Here’s a fun little activity for our readership: check out the U.S. National Debt Clock website and take a gander at the figure under, “U.S. National Debt”.

That number is a little over US$14 trillion (€9.67 trillion), and is probably one of the reasons President Obama is having trouble sleeping at night. Around 0.1% of that is the loss the U.S. Treasury suffered by bailing out two of America’s big three automakers: General Motors and Chrysler.

At the height of the Global Financial Crisis in 2008, the U.S. government spent $80 billion (€55.2 billion) to save the auto-industry. Of that amount, US$14.6 billion (€10.08 billion) has been lost, never to be reclaimed. It comes as sobering news given the current state of the U.S.’s ever-growing national debt.

On the plus side, the Center for Automotive Research (CAR) estimates that, if nothing was done, the failure of GM and Chrysler would have cost America $28.6 billion (€19.73 billion) in lost taxes and unemployment benefits over the first two years alone. And that doesn’t include business tax and tax revenue from state and federal governments.

More alarmingly, in just the first year some 1 million jobs – atop the 400,000 already lost in the twelve months leading up to the bailout – would have been lost had GM and Chrysler gone under.

In the post-bailout aftermath, some 113,000 of those jobs have been reclaimed. Furthermore, 15,720 new positions have been created at GM and 6,000 at Chrysler. GM also invested US$5.4 billion (€3.73 billion) back into the U.S. economy while Chrysler invested US$3.2 billion (€2.21 billion).

Not that GM and Chrysler are completely blameless, mind you. For years they poured millions into companies like GMAC and Cerberus Capital Management while producing substandard, badge-engineered automobiles nobody wanted to buy.

They let their bread and butter models suffer while sinking millions into halo cars and hastily dismissed quality concerns.
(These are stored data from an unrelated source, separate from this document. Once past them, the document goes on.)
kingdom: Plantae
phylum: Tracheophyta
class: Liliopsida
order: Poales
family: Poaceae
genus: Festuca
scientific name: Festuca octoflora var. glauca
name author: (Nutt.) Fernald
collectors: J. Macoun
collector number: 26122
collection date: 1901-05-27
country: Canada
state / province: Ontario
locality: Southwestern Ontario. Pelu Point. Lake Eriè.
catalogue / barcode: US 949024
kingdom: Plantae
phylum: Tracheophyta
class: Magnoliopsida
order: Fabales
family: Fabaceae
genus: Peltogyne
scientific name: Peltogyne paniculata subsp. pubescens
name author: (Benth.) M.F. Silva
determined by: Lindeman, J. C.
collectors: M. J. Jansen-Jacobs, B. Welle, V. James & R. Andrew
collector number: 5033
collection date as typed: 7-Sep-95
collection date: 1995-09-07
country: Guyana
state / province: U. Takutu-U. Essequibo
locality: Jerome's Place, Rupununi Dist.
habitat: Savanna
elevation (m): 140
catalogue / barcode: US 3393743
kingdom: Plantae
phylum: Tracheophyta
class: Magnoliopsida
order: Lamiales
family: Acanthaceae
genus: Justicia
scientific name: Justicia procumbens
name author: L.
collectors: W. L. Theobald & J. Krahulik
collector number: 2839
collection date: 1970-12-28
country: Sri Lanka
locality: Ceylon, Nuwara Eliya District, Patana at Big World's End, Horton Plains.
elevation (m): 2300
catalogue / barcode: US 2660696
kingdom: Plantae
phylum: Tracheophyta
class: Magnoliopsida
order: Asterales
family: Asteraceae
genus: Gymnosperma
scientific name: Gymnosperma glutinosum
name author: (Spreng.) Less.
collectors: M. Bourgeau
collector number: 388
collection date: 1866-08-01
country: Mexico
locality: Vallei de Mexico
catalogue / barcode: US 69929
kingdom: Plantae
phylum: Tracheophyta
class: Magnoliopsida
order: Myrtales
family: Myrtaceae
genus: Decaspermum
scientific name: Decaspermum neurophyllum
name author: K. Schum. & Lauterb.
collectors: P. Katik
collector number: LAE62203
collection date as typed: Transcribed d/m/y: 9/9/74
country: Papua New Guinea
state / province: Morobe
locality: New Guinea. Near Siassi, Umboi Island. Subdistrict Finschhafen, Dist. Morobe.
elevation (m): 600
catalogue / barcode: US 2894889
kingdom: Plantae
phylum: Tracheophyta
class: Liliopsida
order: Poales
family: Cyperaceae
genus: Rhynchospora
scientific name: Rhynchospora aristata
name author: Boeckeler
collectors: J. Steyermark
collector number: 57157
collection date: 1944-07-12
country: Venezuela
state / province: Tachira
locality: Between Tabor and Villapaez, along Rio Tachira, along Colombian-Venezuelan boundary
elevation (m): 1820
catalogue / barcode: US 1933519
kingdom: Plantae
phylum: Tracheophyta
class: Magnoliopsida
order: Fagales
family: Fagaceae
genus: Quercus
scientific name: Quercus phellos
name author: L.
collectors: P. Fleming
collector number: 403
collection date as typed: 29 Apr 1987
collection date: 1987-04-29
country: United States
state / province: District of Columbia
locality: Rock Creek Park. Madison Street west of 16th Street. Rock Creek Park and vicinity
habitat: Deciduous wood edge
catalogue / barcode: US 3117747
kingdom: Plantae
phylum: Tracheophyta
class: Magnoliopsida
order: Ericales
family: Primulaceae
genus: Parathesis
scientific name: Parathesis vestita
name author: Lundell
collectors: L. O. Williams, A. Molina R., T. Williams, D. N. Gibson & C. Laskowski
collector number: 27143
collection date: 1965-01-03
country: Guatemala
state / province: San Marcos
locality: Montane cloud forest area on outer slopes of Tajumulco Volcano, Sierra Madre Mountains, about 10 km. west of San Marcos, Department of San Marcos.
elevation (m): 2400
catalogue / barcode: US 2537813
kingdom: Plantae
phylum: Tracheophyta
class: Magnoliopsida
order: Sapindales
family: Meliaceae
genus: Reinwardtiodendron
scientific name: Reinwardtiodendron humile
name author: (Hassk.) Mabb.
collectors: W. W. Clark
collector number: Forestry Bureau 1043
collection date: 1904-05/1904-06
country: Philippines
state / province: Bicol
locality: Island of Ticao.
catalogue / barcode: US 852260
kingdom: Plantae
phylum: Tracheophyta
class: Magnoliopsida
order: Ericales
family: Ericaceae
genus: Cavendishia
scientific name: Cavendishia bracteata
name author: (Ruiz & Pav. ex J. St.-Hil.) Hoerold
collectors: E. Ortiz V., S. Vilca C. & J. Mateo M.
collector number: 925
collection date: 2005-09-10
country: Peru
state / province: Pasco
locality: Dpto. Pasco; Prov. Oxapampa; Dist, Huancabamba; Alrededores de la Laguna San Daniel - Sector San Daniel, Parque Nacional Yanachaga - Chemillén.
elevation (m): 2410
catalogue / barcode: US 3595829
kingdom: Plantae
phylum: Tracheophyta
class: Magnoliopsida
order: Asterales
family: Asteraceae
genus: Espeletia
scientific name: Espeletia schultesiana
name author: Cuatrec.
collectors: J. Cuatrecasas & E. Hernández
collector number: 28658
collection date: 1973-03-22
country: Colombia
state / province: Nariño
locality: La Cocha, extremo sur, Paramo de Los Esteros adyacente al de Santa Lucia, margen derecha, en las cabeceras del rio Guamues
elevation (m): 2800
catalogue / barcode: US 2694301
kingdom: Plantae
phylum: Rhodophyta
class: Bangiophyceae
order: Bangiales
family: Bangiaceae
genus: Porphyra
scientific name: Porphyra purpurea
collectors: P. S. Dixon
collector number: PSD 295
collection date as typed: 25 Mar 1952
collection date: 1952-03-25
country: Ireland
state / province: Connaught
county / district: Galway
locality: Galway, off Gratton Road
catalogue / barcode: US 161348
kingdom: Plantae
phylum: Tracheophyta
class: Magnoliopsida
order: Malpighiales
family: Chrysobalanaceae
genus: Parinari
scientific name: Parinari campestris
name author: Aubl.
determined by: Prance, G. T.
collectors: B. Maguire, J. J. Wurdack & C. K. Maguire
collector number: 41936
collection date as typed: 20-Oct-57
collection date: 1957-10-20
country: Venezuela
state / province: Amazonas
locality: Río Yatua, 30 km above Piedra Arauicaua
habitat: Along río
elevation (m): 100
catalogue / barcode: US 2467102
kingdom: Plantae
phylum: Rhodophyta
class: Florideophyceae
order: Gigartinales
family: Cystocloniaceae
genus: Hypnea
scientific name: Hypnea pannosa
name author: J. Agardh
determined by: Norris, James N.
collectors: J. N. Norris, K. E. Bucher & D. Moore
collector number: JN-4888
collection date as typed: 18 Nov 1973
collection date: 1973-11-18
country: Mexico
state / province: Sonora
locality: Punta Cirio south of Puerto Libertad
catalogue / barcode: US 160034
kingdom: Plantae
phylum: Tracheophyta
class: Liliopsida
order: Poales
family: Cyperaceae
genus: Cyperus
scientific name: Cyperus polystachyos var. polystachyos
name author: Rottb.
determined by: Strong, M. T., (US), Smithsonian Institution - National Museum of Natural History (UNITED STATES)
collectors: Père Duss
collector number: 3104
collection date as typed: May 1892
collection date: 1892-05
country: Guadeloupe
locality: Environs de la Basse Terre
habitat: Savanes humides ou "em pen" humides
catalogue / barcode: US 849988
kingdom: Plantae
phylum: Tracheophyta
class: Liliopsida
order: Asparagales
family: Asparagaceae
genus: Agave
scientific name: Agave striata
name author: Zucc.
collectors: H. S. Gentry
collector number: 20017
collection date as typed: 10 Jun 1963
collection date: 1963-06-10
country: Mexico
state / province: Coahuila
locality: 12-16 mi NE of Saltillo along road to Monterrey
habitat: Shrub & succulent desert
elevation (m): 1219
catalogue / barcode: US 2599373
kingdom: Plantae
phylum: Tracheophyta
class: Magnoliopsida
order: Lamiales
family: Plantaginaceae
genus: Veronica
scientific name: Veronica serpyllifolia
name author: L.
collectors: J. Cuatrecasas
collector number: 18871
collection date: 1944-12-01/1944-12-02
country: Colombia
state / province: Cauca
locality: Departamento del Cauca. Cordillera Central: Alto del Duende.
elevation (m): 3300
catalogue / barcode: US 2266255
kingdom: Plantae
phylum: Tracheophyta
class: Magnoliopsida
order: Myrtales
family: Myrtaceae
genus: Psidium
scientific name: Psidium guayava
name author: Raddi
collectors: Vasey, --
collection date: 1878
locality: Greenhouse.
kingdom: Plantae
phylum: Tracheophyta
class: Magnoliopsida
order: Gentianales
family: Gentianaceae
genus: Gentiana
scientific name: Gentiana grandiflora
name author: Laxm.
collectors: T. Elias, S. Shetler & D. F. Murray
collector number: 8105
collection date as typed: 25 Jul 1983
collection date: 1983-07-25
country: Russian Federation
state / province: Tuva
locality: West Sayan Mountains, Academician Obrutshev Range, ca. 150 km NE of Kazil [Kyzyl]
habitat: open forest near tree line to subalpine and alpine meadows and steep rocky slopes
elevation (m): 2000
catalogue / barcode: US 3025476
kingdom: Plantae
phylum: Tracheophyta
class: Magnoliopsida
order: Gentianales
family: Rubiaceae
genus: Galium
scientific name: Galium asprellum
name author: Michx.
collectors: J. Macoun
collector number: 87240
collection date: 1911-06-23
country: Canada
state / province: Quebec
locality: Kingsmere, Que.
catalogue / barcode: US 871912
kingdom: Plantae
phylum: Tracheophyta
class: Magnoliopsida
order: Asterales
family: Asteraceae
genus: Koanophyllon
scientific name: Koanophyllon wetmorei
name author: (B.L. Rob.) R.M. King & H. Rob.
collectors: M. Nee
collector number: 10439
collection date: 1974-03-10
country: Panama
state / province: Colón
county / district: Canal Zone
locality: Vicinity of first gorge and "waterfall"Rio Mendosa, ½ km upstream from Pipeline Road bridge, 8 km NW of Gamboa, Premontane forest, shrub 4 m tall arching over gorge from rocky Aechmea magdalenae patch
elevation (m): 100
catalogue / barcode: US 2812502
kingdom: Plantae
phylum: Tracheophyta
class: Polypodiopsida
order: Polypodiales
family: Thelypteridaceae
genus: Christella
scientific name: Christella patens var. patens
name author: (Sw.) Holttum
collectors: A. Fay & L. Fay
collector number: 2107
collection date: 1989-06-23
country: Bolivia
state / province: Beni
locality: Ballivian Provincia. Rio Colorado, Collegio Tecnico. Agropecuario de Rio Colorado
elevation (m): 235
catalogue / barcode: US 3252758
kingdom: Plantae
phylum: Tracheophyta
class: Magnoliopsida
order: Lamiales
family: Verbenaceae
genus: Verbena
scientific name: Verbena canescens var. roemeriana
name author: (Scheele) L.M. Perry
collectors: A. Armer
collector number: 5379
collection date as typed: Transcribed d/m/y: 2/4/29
At the same time, their Japanese and South Korean competitors claimed more and more of the U.S. auto market.

No, GM and Chrysler are not completely blameless in the fiasco that was the Global Financial Crisis. Like the banks, the politicians and the public both in the U.S. and abroad, they are left with the knowledge that they were partly responsible for what happened back in 2008 – and what could so easily happen again.